What are the size of the croaker? How are they hooked? Is it easy to sling them off the hook?

I very rarely fish anything other than lures and tend towards extra fast actions. This past week I went on a trip that I thought was to be artificials but it ended up being live bait for 25-35" reds. The rod I took handled the fish OK but I slung a few baits off and never felt comfortable trying to slow down my cast. Can you recommend any specific blanks?

Thanks!


----------



## FTAC03 (Sep 12, 2007)

A Batson IP903 is a good choice. FTU has a Batson 955 I think. Pretty nice blank also.


----------



## MikeK (Dec 11, 2008)

FTAC03 said:


> A Batson IP903 is a good choice. FTU has a Batson 955 I think. Pretty nice blank also.


Thank you!


----------



## ccoker (Mar 26, 2018)

Waterloo Salinity 7'6 medium heavy moderate works great for croaker

also soft plastics and smaller top waters, great rod


----------



## deano77511 (Feb 2, 2005)

Give Bobby Reed with Marsh Rat rods call, he makes a real good one ! 

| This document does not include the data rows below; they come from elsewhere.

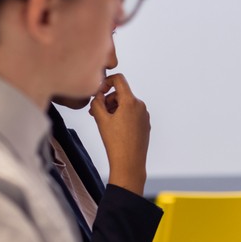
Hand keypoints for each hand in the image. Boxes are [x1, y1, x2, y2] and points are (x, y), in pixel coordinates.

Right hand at [88, 72, 149, 193]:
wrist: (129, 162)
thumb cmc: (115, 141)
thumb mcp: (101, 119)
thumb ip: (96, 102)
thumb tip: (97, 94)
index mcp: (131, 101)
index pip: (119, 79)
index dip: (107, 81)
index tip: (99, 91)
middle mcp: (141, 105)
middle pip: (121, 93)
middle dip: (107, 100)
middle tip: (95, 112)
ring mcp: (145, 115)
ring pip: (126, 104)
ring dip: (113, 109)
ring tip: (104, 121)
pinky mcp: (145, 123)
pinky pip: (132, 113)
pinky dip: (122, 116)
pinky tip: (114, 128)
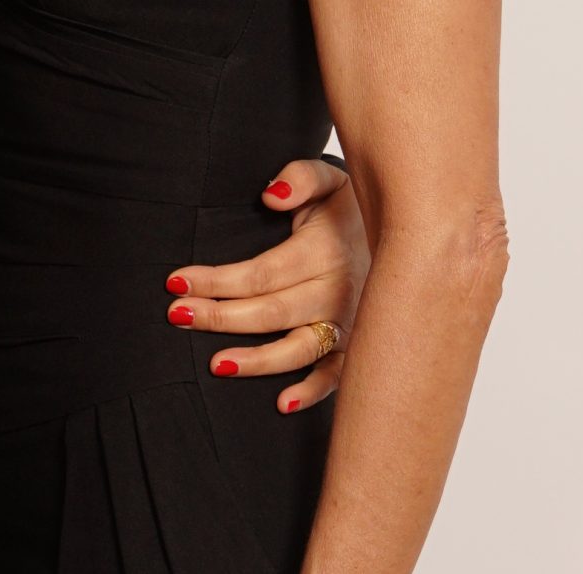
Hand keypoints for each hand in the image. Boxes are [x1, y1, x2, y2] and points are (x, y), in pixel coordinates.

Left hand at [162, 156, 367, 413]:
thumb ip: (299, 178)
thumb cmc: (349, 205)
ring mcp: (350, 323)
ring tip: (214, 364)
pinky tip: (282, 404)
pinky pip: (337, 375)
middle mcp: (339, 292)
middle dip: (220, 316)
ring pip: (298, 349)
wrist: (407, 232)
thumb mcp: (330, 178)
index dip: (217, 280)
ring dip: (256, 361)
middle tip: (176, 316)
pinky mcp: (359, 345)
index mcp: (325, 252)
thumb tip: (271, 196)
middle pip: (270, 312)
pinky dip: (313, 392)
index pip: (260, 273)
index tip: (175, 282)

Sent from my iPhone using Tapatalk


----------



## captain sandbar (Dec 9, 2011)

*croaker rod*

Lance, as we discussed, I've built a couple of rods recently aimed at croaker fishing. I've made a total of three using the SP842 blank - which is 7 ft long. the one in the pics below (sorry for the quality of the pics) is representative. 12 stainless recoil guides starting at a size 10 and down to a 6, and a nice tip top. it has winn grips (split) and a standard Fuji reel seat. and 4 markings for size, 2 grey at 15 and 25, and two red at 20 and 28. I really like this blank and it works extremely well for sailing croakers. It also works rather well for soft plastics and tops, but for comparison purposes, I recently built a UT themed rod for my son on an sp843. It is a much better top water rod, but less so throwing smaller croakers. hope this helps you.


----------



## J$ (Sep 27, 2012)

ccoker said:


> Waterloo Salinity 7'6 medium heavy moderate works great for croaker
> 
> also soft plastics and smaller top waters, great rod


 X2...... These are some **** fine Stix, although I have a mix of Salinity's & Phantoms


----------